この計算ツールでできること
このツールは、ランベルト・ベールの法則を用いて、測定した吸光度から溶液中の物質のモル濃度を算出します。分析化学・生化学・分光光度測定の分野で広く使われており、UV-Vis(紫外可視)測定で得た数値を、意味のある濃度の値へと変換できます。
使い方
次の3つの値を入力します。まず吸光度(A)は、分光光度計から読み取る無次元の数値です。次にモル吸光係数(ε)は、選んだ波長における対象物質固有の定数で、単位は L·mol⁻¹·cm⁻¹ です。最後に光路長(l)は、セル(キュベット)の幅をセンチメートルで表したもので、一般的には 1 cm です。計算結果は mol/L で表示され、さらに使いやすいようマイクロモル濃度(µM)にも換算されます。
計算式の解説
ランベルト・ベールの法則は \(A = \varepsilon \cdot l \cdot c\) で表されます。これを濃度について解くと $$c = \frac{\text{Absorbance (A)}}{\text{Molar Absorptivity } \varepsilon \times \text{Path Length } l}$$ となります。溶液が高濃度すぎなければ、吸光度は濃度に比例して直線的に増加します。モル吸光係数は、ある波長で物質がどれだけ強く光を吸収するかを示し、光路長は光が試料中をどれだけの距離通過するかを表します。
計算例
たとえば、標準的な 1 cm のセルを使い、280 nm でモル吸光係数 \(\varepsilon = 6300\ \text{L}\cdot\text{mol}^{-1}\cdot\text{cm}^{-1}\) のタンパク質を測定し、吸光度 \(A = 0.63\) が得られたとします。このとき $$c = \frac{0.63}{6300 \times 1} = 0.0001\ \text{mol/L} = 100\ \text{µM}$$ となります。
よくある質問
どの単位を使えばよいですか? ε には L·mol⁻¹·cm⁻¹、光路長には cm を使うと、濃度が mol/L で得られます。
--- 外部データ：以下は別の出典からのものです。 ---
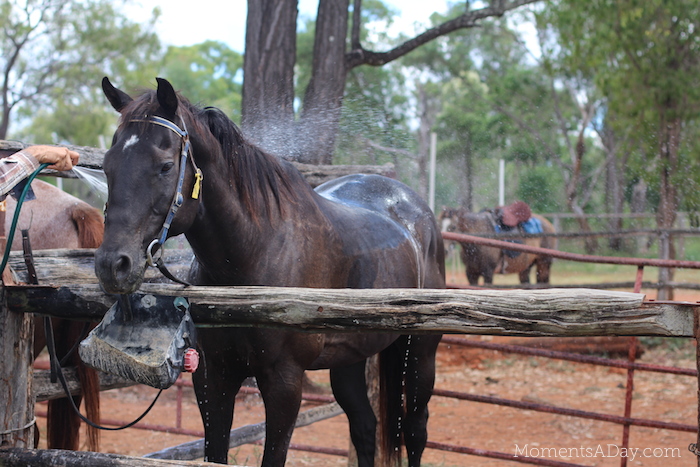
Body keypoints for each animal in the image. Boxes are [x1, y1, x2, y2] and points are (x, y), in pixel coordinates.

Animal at [94, 78, 442, 466]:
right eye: (107, 165)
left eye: (166, 166)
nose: (113, 264)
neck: (254, 257)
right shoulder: (213, 377)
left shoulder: (284, 382)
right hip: (350, 360)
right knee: (365, 427)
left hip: (419, 355)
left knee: (415, 430)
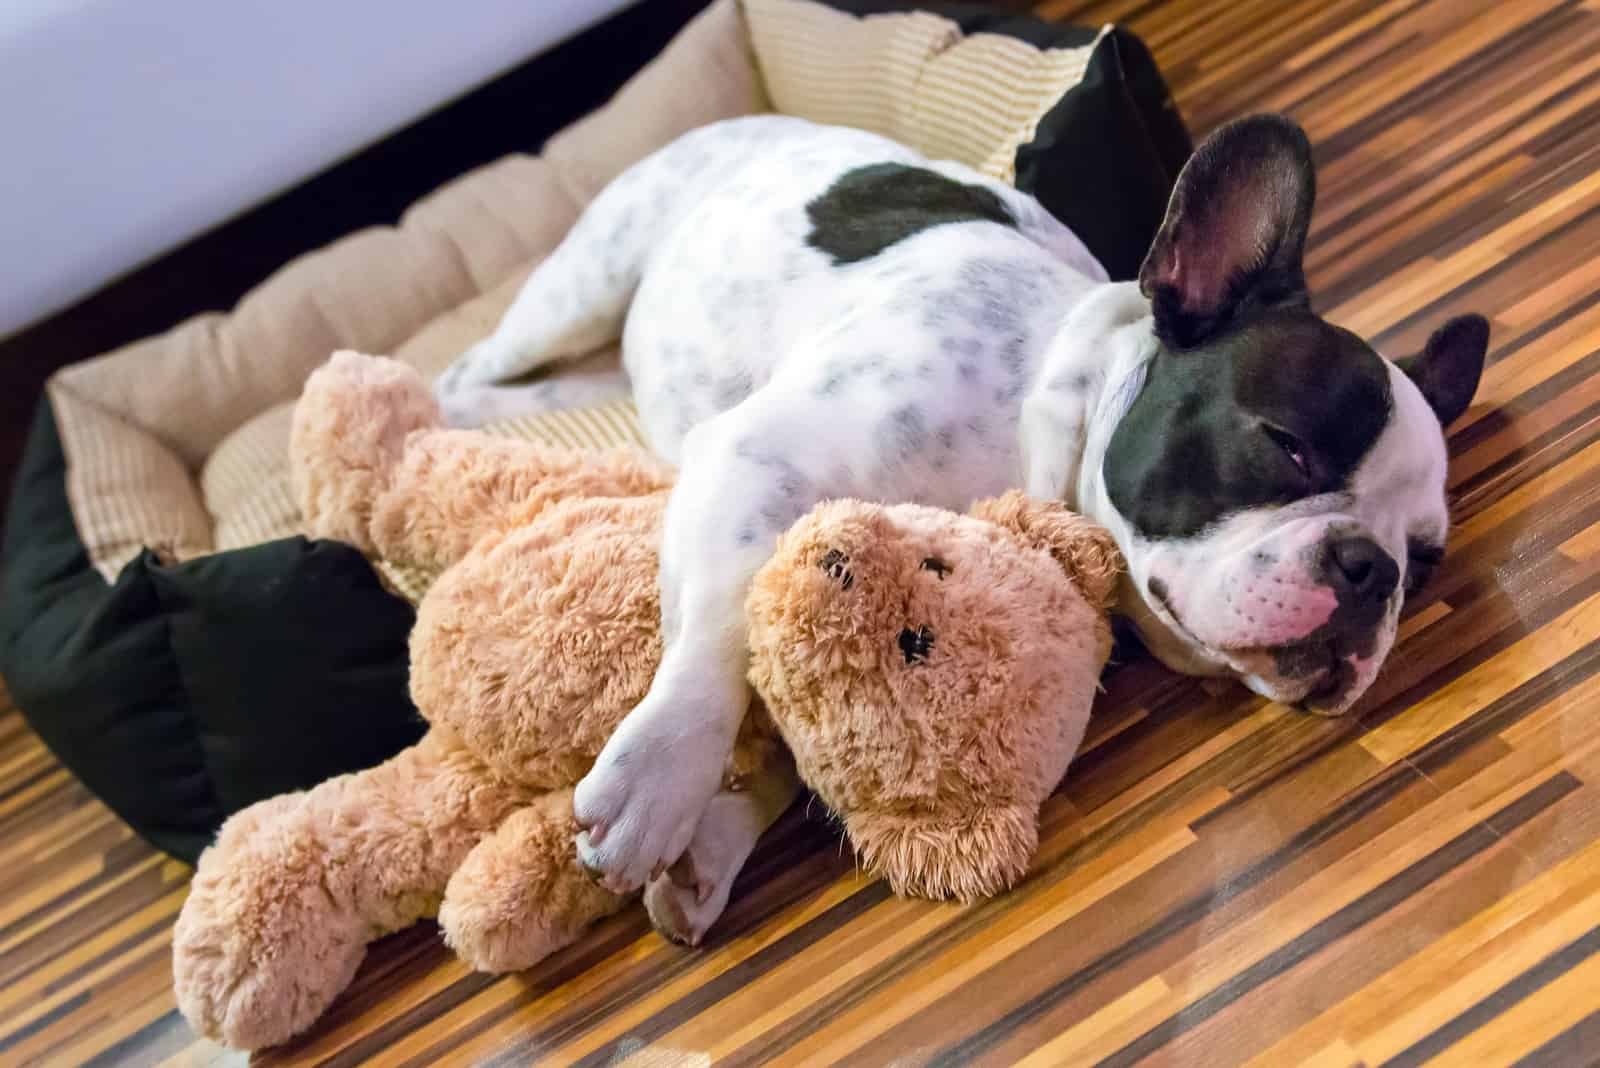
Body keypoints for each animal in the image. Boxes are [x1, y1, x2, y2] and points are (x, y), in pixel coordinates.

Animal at [438, 112, 1484, 940]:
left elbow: (782, 717)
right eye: (1289, 446)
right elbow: (719, 637)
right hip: (586, 280)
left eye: (1424, 564)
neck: (1039, 403)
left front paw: (713, 842)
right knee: (477, 366)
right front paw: (661, 782)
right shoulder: (752, 459)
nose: (1371, 572)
結果がマイナスやゼロになるのはなぜですか? ブランク(空試験)による吸光度の補正が必要な場合があります。また、ε と光路長が正の値(ゼロでない)になっているか確認してください。
この法則は常に成り立ちますか? 高濃度(目安として \(A > 1\))では、散乱や物質同士の相互作用により直線性が崩れます。その場合は試料を希釈してください。